Automated balenalib base image smoke testing with GitLab runners

Hi everyone! Since making the GitLab runner on balena devices for continuous integration testing project, I was trying to find a way to put it to some good use. Brainstorming from issues I’ve seen while on support, I thought it would be useful to do a “smoke test” of some of our common base images, to try catching issues that slip through.

Our team makes a lot of base images, as you can tell it from our base image documentation and this earlier blogpost:

In that numbers are both internal and external complexities, such as this sudden change in Debian Jessie, or system and balena-provided Python mixup breaking one of our projects.

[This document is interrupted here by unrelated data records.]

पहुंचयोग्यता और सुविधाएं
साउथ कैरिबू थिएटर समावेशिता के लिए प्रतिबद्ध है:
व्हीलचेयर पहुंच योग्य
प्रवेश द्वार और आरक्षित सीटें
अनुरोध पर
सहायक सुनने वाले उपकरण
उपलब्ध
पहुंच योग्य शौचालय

We are fixing these and improving for the future, but it would be good to catch them earlier.


To do just that, I’ve set up this project:

which has GitLab CI tests, and set up a small test cluster of a Raspberry Pi 1 and 3 devices to provide testing infrastructure (maybe more in the future).


The test definitions in .gitlab-ci.yml go through a bunch of images at this moment 30 different ones across Debian/Alpine/Fedora/Ubuntu and Python/Node.js/Go combinations, multiplied by the device types.

The tests themselves are somewhat limited at the moment but should be already helpful:

  • Check if the OS is what it claims to be
  • Check if package install works
  • Check if language versions is the same as it claims to be
  • Check if a “hello world” project is successfully installed/compiled/run for each language

(You can see the tests in the relevant .sh files in the repository, starting from

All of these are set up with such CI tags, that they are sent to actual physical hardware, managed on balenaCloud:

The test run lineup looking something like this:

The tests are also set up to run on a schedule, 4AM London time each day currently:

Here’s an example run, which for example highlighted that: a) some Node 12 images are not yet generated, b) some images are not yet fixed a Python executable symlinking issue that happened recently. I expect both of these tests succeed in the next few days.

This is all part of the learning and improvements.

Challenges and Future

Would love to add more tests, and should choose meaningful ones (meaningful device types, OS versions, cover all the language stacks we have (so add OpenJDK and .Net). The Gitlab interface seems to start to struggle by ~100 tests or so, maybe it will need some different ideas, how can one tests handle multiple images, I guess. Also should add more thorough test cases, if you have any ideas, please leave a suggestion!

For the AMD64 tests I’m using GitLab’s own runners, which makes those tests very quick, but planning to replace them with a Intel NUC runner set up alongside the Pis, to have complete internal coverage.

One challenge I encountered, that parsing our base image names is not very straightforward, even if the explanation is relatively simple. This resulted in some fun scripting to handle. Also there are a few nuances of what hardware/architecture has which OS and language versions available for which device type (for example Raspberry Pi 1 not having Ubuntu and Fedora images). Dogfooding our own tools is very useful to see where usability issues are, and there are definitely a lot of improvements we can do that warrants further discussion.

What do you think? Any feedback is appreciated!

1 Like

Nice work Gergely! :nerd_face:

@imrehg This looks great. It’s something I’ve been struggling with myself recently!

I’m excited to learn from this and try it out. :+1:

Over the weekend adde openJDK and .NET base images as well, and expanded “a bit” from ~90 base images being tested to ~460. Found some interesting issues that we are looking into. Also added a few more devices to the test rig, as the test rounds started to take upwards of 8 hours to run. Let’s see if we can make that a bit snappier. Also fixed a few issues that this heavy use uncovered in the GitLab runners, thus now there’s better garbage collection for example.

Let’s see what else to tackle next… :slight_smile:

1 Like

Now we’ve added 32-bit x86 builders (some Intel Edison boards that we had around), so we are now covering all the main architectures, and with this we are at more than 500 different base images being tested each day automatically.

This 32-bit builder setup needed some code changed / forks / rebuild / Docker Hub push for the balena-gitlab-builder project, more details in the other forum post.

For reference, this is our current setup below. Next, we should really house them much nicer, this is just not fitting for this project, but it was a proof of concept that grew, so there’s that… :stuck_out_tongue:

1 Like

@imrehg I finally had a chance to try out this project tonight – so cool! :smile:

I made a quick fork to test out a few of my Swift base images. I’m excited to see where this goes and I’m hoping to explore more this weekend.